La espiral enreda otra vez nuestras conversaciones, otra vez nos hemos vuelto a quedar solos, otra vez se ha vuelto a derretir el cocido sobre la mesa de gala, no sé muy bien por qué, tal vez hoy estaba más caliente que otras veces, tal vez lo ha puesto en ebullición sin prevenirnos, pero de pronto, por primera vez, la porcelana se deshacía y toda la sopa se derramaba sobre nuestra mesa, sobre su mesa...
He querido desprenderme otra vez de esta idea densa que me acosa últimamente, este juego perverso de los objetos cotidianos que persisten en jugar al escondite conmigo. Intento serenarme, y ensayo movimientos básicos, como buscar un tenedor en el cajón de mi madre o saltear los cedés en el wok o construir castillos de naipes con los granos del basmati... salgo un momento de la habitación para lavarme las manos con orines, el olor se evapora continuamente y me lo prendo otra vez para buscarme, para encontrarme, para no perderme en la madeja, sí, mi olor me llevará hacia mí otra vez y esta vez no me fundiré con la nada. De nuevo no entiendo este afán de recoger mis despojos y lamerlos. Lámeme tú mejor, cada día te esmeras en tu práctica depurada de absorber con tu lengua el recorrido de tu muerte, tal vez quieras borrarla, lo comprendo, y yo, me desvelo en tu sendero de sangre reseca y me voy deshaciendo en piezas de puzles que ya no encajarán. Te llamo, pero ya no oyes, sin embargo yo necesito gritar tu nombre para jugar a que existimos, a que la marea de agosto no nos ha llevado todavía. Vulvas inflamadas.
- Petit, ¿dónde estábamos? El mar nos devoraba y tú me mirabas con tus bellos ojos de sal marina que se te resecaban por segundos sumidos en el pavor. Y me rogabas que fuese un héroe, como otras veces y me lo rogabas con tus ojos de Mediterráneo mientras te ahogabas y me pedías que no te dejase, que me ahogase contigo, pero que no te dejase solo. Tu inconsciencia como otras veces me arrastraba, pero por esta vez aferré los pies a la arena movediza, el mar me mordía los muslos y clavaba granos de arena en mis piernas. Yo no sé lo que tú sentías, pero ahora yo también tenía miedo.

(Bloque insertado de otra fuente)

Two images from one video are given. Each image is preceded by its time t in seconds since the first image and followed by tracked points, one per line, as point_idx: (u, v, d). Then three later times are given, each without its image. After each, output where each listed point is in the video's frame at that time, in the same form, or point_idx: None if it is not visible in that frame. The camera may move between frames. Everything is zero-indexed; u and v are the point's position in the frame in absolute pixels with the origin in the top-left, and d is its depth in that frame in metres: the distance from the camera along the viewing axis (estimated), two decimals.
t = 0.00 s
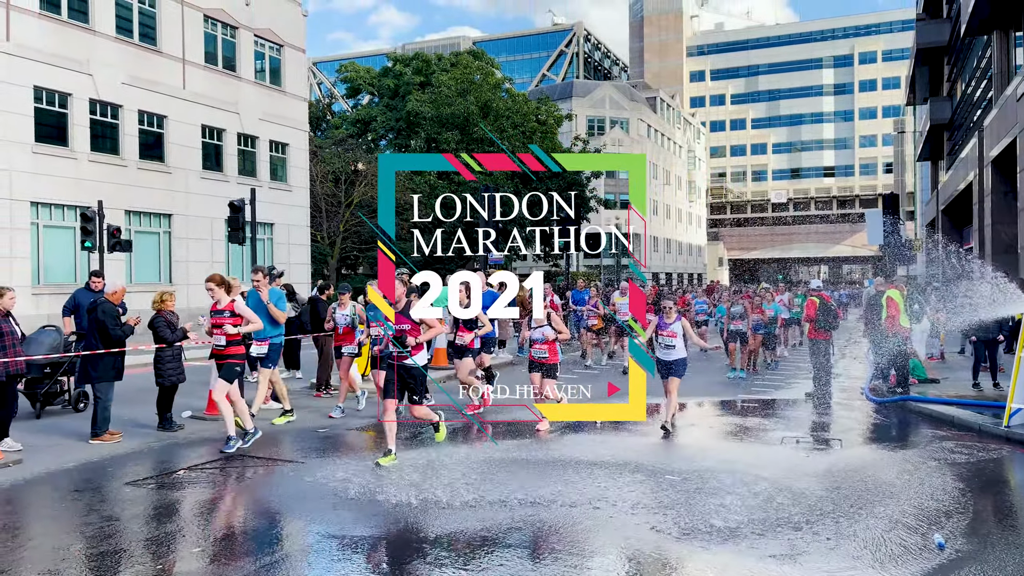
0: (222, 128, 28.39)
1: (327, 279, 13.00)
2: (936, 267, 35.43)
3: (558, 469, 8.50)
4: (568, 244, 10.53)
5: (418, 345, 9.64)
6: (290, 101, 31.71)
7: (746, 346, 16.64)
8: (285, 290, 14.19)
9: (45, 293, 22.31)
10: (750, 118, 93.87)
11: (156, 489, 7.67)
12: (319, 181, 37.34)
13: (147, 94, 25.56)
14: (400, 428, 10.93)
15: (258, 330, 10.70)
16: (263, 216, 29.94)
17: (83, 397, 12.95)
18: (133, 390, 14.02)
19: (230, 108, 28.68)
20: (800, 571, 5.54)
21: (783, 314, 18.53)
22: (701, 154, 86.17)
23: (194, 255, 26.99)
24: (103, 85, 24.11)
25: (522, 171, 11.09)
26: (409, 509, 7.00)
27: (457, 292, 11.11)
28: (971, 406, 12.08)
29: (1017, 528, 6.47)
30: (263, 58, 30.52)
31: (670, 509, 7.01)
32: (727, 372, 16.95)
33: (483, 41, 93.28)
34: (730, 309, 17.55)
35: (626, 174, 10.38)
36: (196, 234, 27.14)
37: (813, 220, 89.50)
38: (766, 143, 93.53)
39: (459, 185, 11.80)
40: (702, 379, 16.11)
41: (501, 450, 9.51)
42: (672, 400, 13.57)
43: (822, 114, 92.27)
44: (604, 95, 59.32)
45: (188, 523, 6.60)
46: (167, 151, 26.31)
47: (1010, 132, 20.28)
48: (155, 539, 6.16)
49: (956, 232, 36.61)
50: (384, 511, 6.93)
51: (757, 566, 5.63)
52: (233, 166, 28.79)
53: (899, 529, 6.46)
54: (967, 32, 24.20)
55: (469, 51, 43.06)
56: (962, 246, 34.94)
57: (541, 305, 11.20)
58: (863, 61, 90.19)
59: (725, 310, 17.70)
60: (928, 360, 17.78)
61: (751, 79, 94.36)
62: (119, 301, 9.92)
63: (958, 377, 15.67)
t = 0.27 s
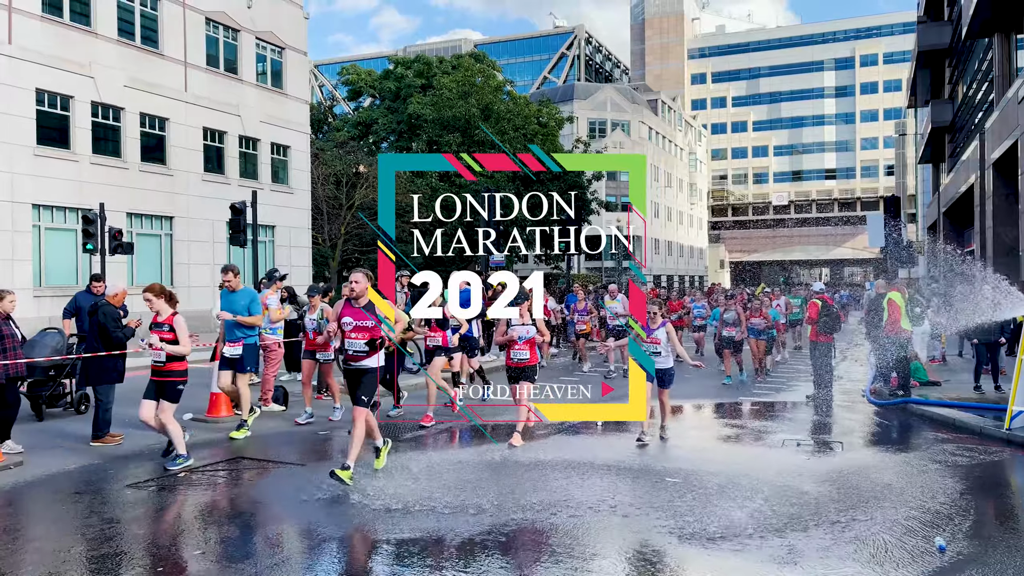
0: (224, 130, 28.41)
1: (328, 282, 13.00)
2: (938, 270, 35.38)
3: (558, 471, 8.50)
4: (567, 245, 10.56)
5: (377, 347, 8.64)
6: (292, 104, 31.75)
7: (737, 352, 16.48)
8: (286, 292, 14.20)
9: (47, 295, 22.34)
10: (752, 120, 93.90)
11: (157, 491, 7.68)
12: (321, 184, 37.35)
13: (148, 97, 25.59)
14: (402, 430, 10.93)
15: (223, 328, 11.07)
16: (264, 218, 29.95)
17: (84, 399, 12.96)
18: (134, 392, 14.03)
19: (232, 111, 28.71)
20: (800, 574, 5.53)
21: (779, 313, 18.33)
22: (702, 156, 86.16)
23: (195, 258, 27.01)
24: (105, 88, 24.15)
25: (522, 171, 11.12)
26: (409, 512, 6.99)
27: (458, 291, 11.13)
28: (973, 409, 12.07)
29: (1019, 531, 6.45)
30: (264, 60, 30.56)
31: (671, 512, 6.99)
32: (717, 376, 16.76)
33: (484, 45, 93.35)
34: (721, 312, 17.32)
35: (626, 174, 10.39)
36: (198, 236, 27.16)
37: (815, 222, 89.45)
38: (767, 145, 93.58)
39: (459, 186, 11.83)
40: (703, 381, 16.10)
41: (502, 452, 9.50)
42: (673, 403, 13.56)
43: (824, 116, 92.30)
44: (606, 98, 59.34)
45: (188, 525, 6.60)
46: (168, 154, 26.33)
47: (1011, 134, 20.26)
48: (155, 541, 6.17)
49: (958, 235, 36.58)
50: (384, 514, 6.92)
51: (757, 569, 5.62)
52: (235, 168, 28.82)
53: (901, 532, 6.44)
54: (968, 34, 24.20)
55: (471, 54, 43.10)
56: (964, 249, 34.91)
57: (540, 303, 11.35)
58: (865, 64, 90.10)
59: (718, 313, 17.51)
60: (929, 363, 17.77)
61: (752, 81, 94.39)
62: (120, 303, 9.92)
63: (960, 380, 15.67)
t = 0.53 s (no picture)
0: (224, 132, 28.43)
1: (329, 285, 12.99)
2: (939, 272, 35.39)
3: (559, 473, 8.52)
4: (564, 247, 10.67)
5: (326, 362, 8.01)
6: (293, 106, 31.78)
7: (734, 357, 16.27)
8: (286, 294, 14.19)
9: (48, 297, 22.36)
10: (752, 123, 93.92)
11: (158, 493, 7.69)
12: (322, 186, 37.34)
13: (150, 99, 25.62)
14: (403, 432, 10.94)
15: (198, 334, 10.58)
16: (265, 220, 29.97)
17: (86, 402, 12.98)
18: (136, 395, 14.04)
19: (232, 113, 28.71)
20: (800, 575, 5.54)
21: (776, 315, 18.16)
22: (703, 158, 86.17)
23: (196, 260, 27.03)
24: (107, 90, 24.18)
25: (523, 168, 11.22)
26: (411, 513, 7.01)
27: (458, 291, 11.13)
28: (974, 411, 12.08)
29: (1020, 532, 6.46)
30: (265, 63, 30.59)
31: (672, 513, 7.00)
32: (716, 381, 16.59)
33: (484, 47, 93.30)
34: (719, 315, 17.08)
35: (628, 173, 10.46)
36: (199, 238, 27.19)
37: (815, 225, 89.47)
38: (768, 147, 93.63)
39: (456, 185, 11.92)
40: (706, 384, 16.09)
41: (503, 453, 9.51)
42: (674, 405, 13.55)
43: (824, 118, 92.35)
44: (606, 100, 59.36)
45: (190, 527, 6.61)
46: (169, 156, 26.35)
47: (1012, 136, 20.23)
48: (157, 543, 6.18)
49: (958, 237, 36.60)
50: (386, 517, 6.93)
51: (756, 571, 5.62)
52: (236, 171, 28.85)
53: (902, 534, 6.44)
54: (969, 37, 24.23)
55: (471, 56, 43.14)
56: (965, 251, 34.92)
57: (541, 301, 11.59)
58: (865, 66, 90.05)
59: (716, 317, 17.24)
60: (930, 365, 17.78)
61: (752, 83, 94.45)
62: (121, 305, 9.98)
63: (961, 382, 15.68)
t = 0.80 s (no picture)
0: (225, 134, 28.44)
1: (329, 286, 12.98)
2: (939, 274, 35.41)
3: (559, 476, 8.50)
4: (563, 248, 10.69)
5: (269, 377, 6.56)
6: (293, 109, 31.82)
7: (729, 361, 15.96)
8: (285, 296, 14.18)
9: (48, 299, 22.35)
10: (753, 125, 93.96)
11: (158, 495, 7.68)
12: (322, 188, 37.33)
13: (150, 101, 25.63)
14: (404, 434, 10.93)
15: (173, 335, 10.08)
16: (266, 222, 29.99)
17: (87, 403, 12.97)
18: (135, 397, 14.02)
19: (233, 115, 28.72)
20: None
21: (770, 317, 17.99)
22: (703, 160, 86.18)
23: (196, 262, 27.04)
24: (107, 92, 24.19)
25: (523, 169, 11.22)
26: (411, 515, 7.00)
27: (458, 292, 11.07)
28: (974, 413, 12.07)
29: (1020, 534, 6.46)
30: (265, 65, 30.61)
31: (673, 516, 6.99)
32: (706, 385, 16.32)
33: (484, 49, 93.37)
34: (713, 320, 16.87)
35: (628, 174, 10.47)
36: (199, 240, 27.21)
37: (815, 227, 89.51)
38: (768, 149, 93.65)
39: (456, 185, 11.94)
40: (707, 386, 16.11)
41: (503, 456, 9.50)
42: (675, 407, 13.55)
43: (825, 120, 92.39)
44: (606, 102, 59.41)
45: (189, 529, 6.60)
46: (169, 158, 26.36)
47: (1012, 138, 20.20)
48: (156, 544, 6.17)
49: (959, 239, 36.63)
50: (386, 519, 6.91)
51: (756, 573, 5.62)
52: (236, 173, 28.86)
53: (902, 536, 6.44)
54: (969, 39, 24.24)
55: (472, 59, 43.16)
56: (965, 253, 34.94)
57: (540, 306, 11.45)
58: (866, 68, 90.07)
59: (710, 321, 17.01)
60: (930, 367, 17.78)
61: (753, 85, 94.52)
62: (121, 307, 9.99)
63: (961, 384, 15.67)
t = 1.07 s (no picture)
0: (225, 136, 28.45)
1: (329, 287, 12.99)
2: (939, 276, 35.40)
3: (560, 477, 8.51)
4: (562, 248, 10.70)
5: (204, 377, 6.09)
6: (293, 110, 31.84)
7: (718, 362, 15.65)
8: (286, 297, 14.18)
9: (49, 300, 22.37)
10: (753, 126, 94.01)
11: (158, 498, 7.67)
12: (322, 189, 37.30)
13: (150, 103, 25.63)
14: (405, 436, 10.95)
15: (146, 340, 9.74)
16: (266, 224, 30.00)
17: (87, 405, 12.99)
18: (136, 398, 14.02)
19: (233, 117, 28.73)
20: None
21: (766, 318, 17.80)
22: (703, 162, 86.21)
23: (196, 264, 27.04)
24: (107, 94, 24.20)
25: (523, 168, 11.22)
26: (411, 517, 7.00)
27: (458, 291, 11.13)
28: (975, 415, 12.06)
29: (1020, 536, 6.46)
30: (265, 66, 30.61)
31: (673, 517, 6.99)
32: (693, 389, 15.95)
33: (484, 51, 93.38)
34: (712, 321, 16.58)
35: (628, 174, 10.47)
36: (199, 242, 27.21)
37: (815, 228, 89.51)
38: (768, 151, 93.70)
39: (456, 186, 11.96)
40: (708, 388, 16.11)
41: (503, 457, 9.51)
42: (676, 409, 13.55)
43: (825, 122, 92.42)
44: (606, 104, 59.40)
45: (189, 531, 6.61)
46: (169, 159, 26.37)
47: (1012, 140, 20.18)
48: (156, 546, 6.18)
49: (959, 241, 36.64)
50: (386, 520, 6.91)
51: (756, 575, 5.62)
52: (236, 174, 28.86)
53: (902, 538, 6.43)
54: (969, 40, 24.21)
55: (472, 60, 43.12)
56: (965, 255, 34.95)
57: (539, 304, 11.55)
58: (865, 70, 90.14)
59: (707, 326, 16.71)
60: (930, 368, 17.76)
61: (753, 87, 94.55)
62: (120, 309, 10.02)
63: (961, 386, 15.66)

Como tú suponías supe qué hacer, cuando te di la mano ya no existía el azar, solo mis palabras escribiendo nuestra vida, borrando con la goma de las olas un final improvisado que dejó muchas páginas en blanco. Nos arrastró el mar mientras yo me despedía de la nada por la pista de arena, entre las zarzas de septiembre, con el mar rugiendo en mi oreja y el maíz fingiéndose poeta. Mi madre se asomaba otra vez a la ventana y suplicaba al cielo que esta tarde hubiese una maravillosa puesta de sol.
Viajar con moleskines arrugadas y leyendar prólogos inventados por empresas soñadoras de metáforas capitalistas. Vomitar palabras malsonantes y cubrirla de saliva pegajosa que humedece sus hojas y las arruga como en el Norte. Restregarla por mi cuerpo y por los cuerpos que se pegan sudorosos cada mañana en el metro, que se me pegan sudorosos. Jugar al no tocarnos sin incorporar los movimientos del vagón. Moleskine sonríe en el bolso porque sabe que saldrá en cualquier momento, es caprichosa y a veces salta en medio de la masa de brazos confundidos, y entonces, escribo. Roja o papel continuo, escribo ordenadamente sin preocuparme de lo cotidiano, porque hay objetos que se descubren a sí mismos y se reinventan reinventados las vidas. Apenas los viajeros destino con retorno aprecian mi movimiento, soy muy leve y ya no me froto.
Hay espacios tóxicos, lugares donde otra vez se salpican los pechos con palabras de mostaza, hay espacios tóxicos donde cada vez alguien llora para consagrar el sacrificio. El altar consume sus platos humeantes sin cubiertos y las sacerdotisas sin sexo devoran los alimentos, insaciables, en una orgía de grasa y carne cruda. Otra vez se desarman las conversaciones.
Chatterton ha salido de la sala sin ser visto, era una sombra, era un fantasma. Sin embargo, ha querido dormir con la ventana abierta sin volver a escuchar el canto de los pájaros que amó.